# [Exercise]
Once the pictures are set aside, repeat all of the data below exactly.

# [Data segment]
⟨

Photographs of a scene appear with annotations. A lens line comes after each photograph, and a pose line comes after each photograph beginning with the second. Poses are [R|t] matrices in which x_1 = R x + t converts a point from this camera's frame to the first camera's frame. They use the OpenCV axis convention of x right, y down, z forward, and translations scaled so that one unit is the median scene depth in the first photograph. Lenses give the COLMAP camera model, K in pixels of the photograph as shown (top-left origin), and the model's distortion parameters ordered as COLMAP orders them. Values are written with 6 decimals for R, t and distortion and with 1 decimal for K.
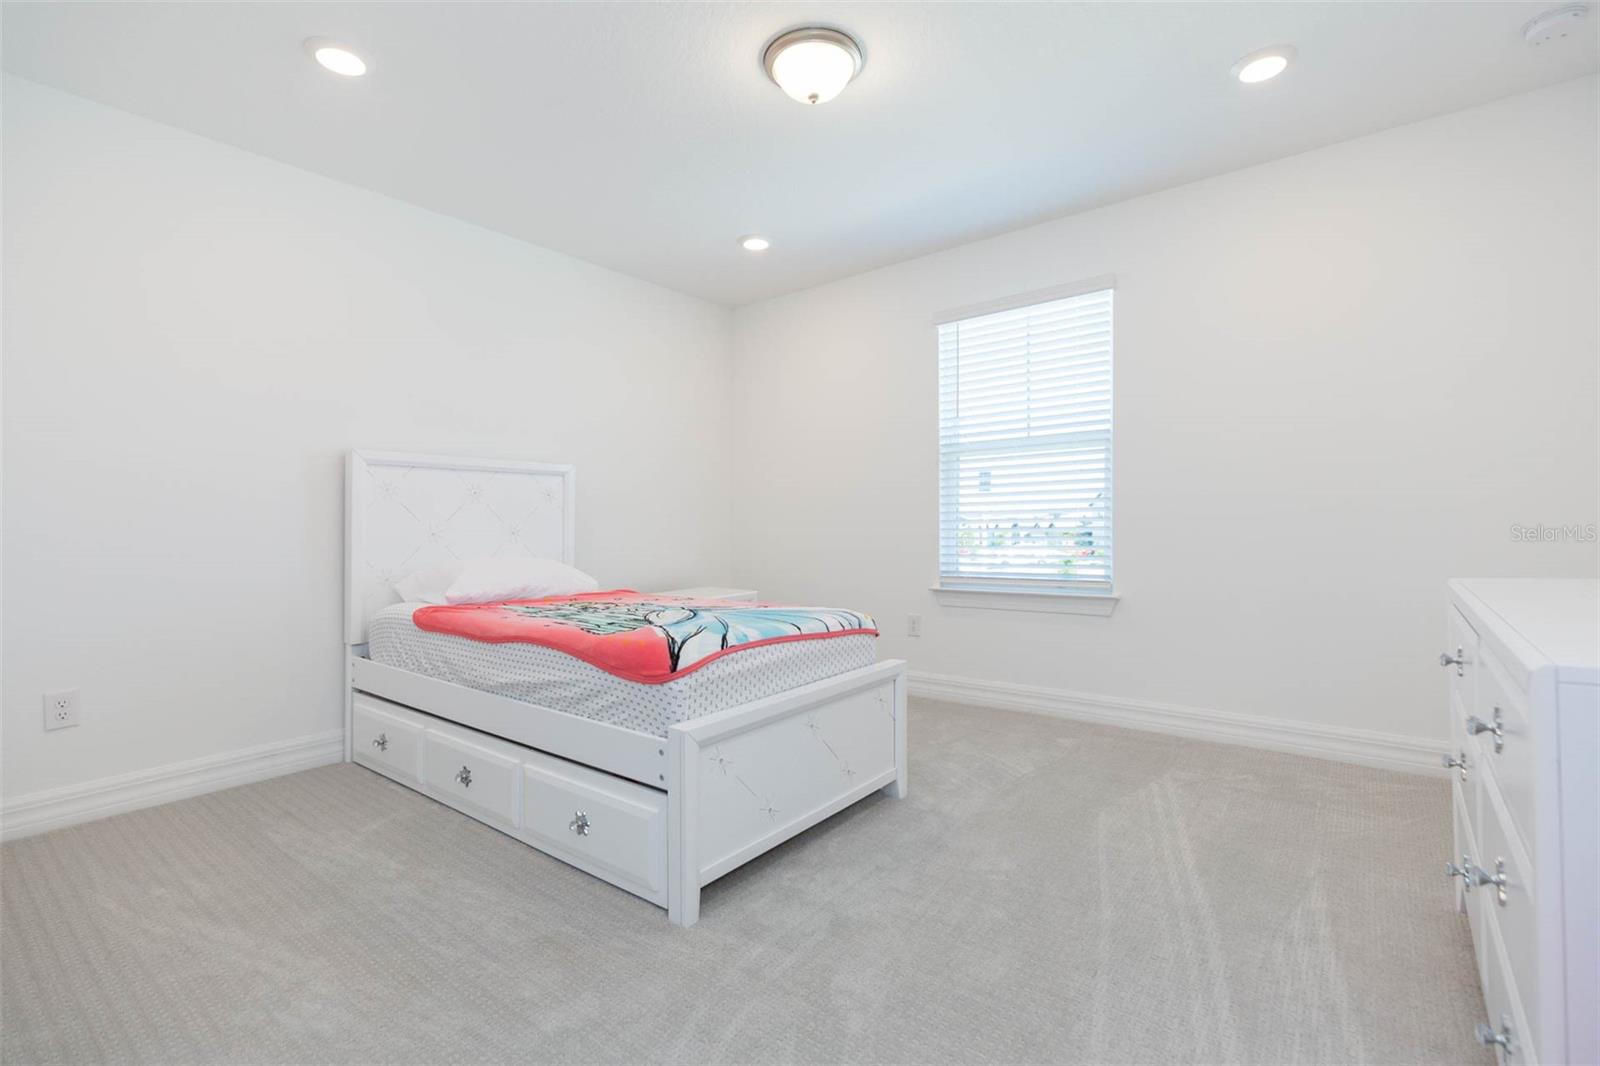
lens RADIAL K [[725.2, 0, 795.6], [0, 725.2, 524.6], [0, 0, 1]] dist [-0.001225, -0.000037]
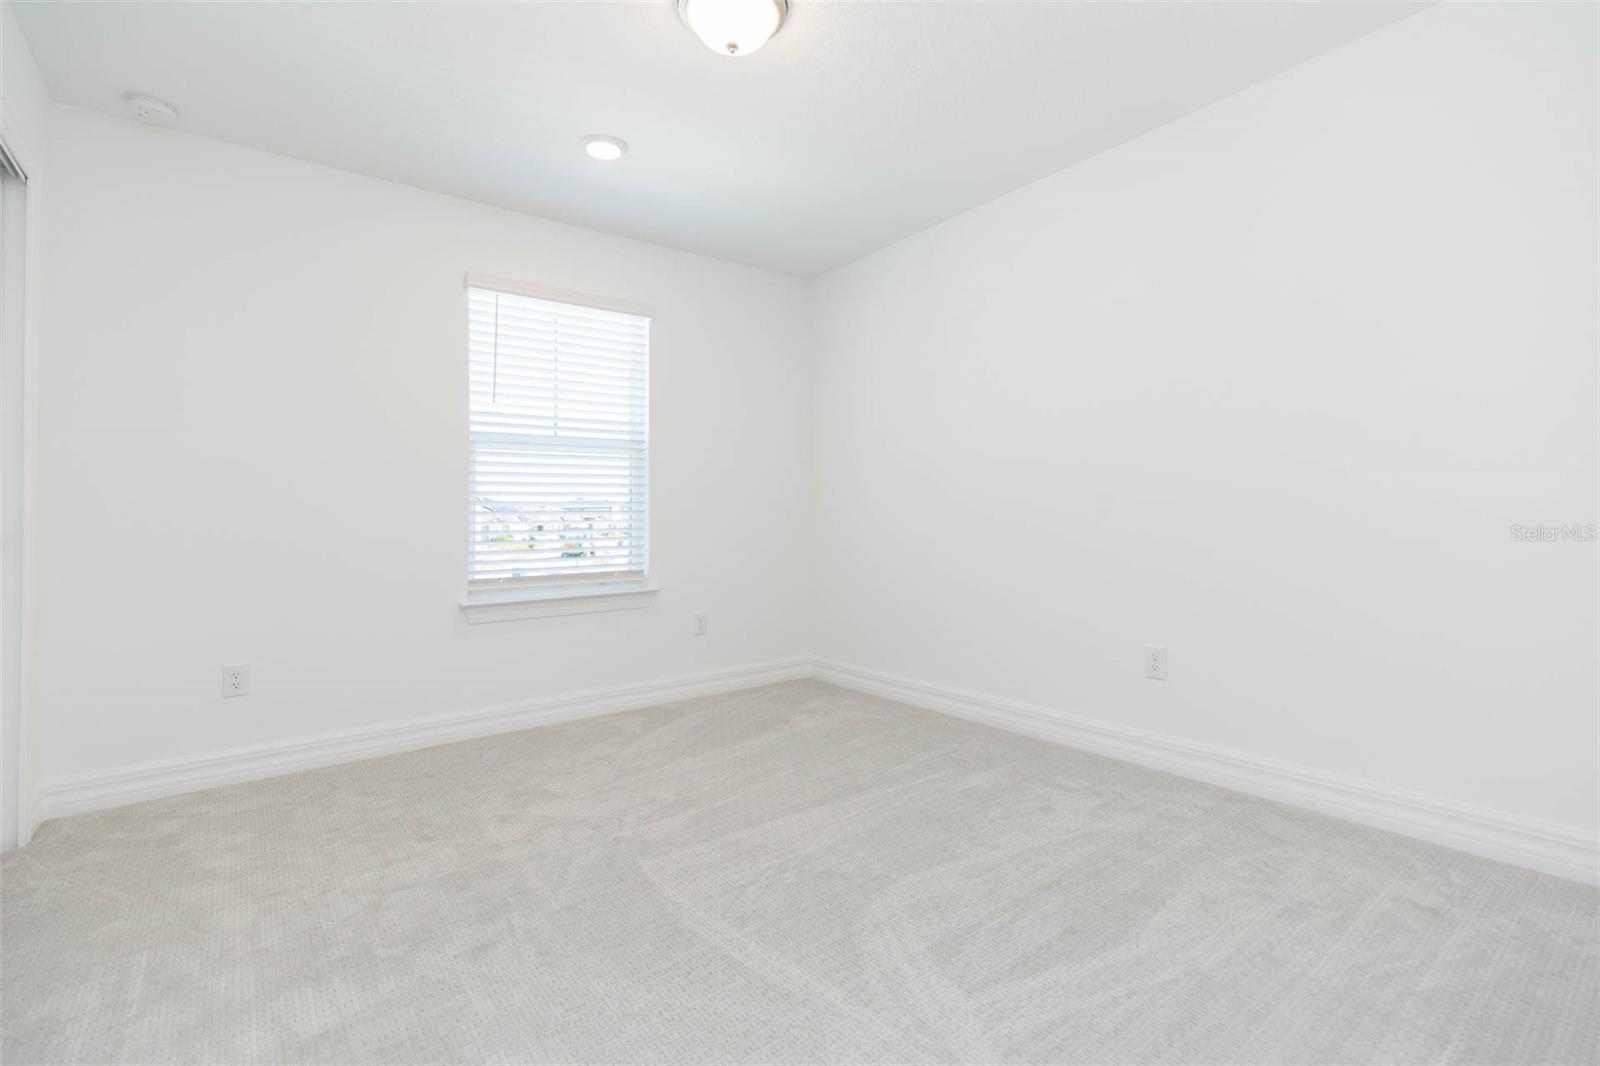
lens RADIAL K [[725.2, 0, 795.6], [0, 725.2, 534.4], [0, 0, 1]] dist [-0.001225, -0.000037]
pose [[0.248721, -0.008537, 0.968538, -0.539267], [0.014218, 0.999886, 0.005162, 0.009962], [-0.968471, 0.012487, 0.248814, 0.449015]]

⟩

# [Task solution]
Photographs of a scene appear with annotations. A lens line comes after each photograph, and a pose line comes after each photograph beginning with the second. Poses are [R|t] matrices in which x_1 = R x + t converts a point from this camera's frame to the first camera's frame. They use the OpenCV axis convention of x right, y down, z forward, and translations scaled so that one unit is the median scene depth in the first photograph. Lenses give the COLMAP camera model, K in pixels of the photograph as shown (top-left origin), and the model's distortion parameters ordered as COLMAP orders them. Values are written with 6 decimals for R, t and distortion and with 1 decimal for K.
lens RADIAL K [[725.2, 0, 795.6], [0, 725.2, 524.6], [0, 0, 1]] dist [-0.001225, -0.000037]
lens RADIAL K [[725.2, 0, 795.6], [0, 725.2, 534.4], [0, 0, 1]] dist [-0.001225, -0.000037]
pose [[0.248721, -0.008537, 0.968538, -0.539267], [0.014218, 0.999886, 0.005162, 0.009962], [-0.968471, 0.012487, 0.248814, 0.449015]]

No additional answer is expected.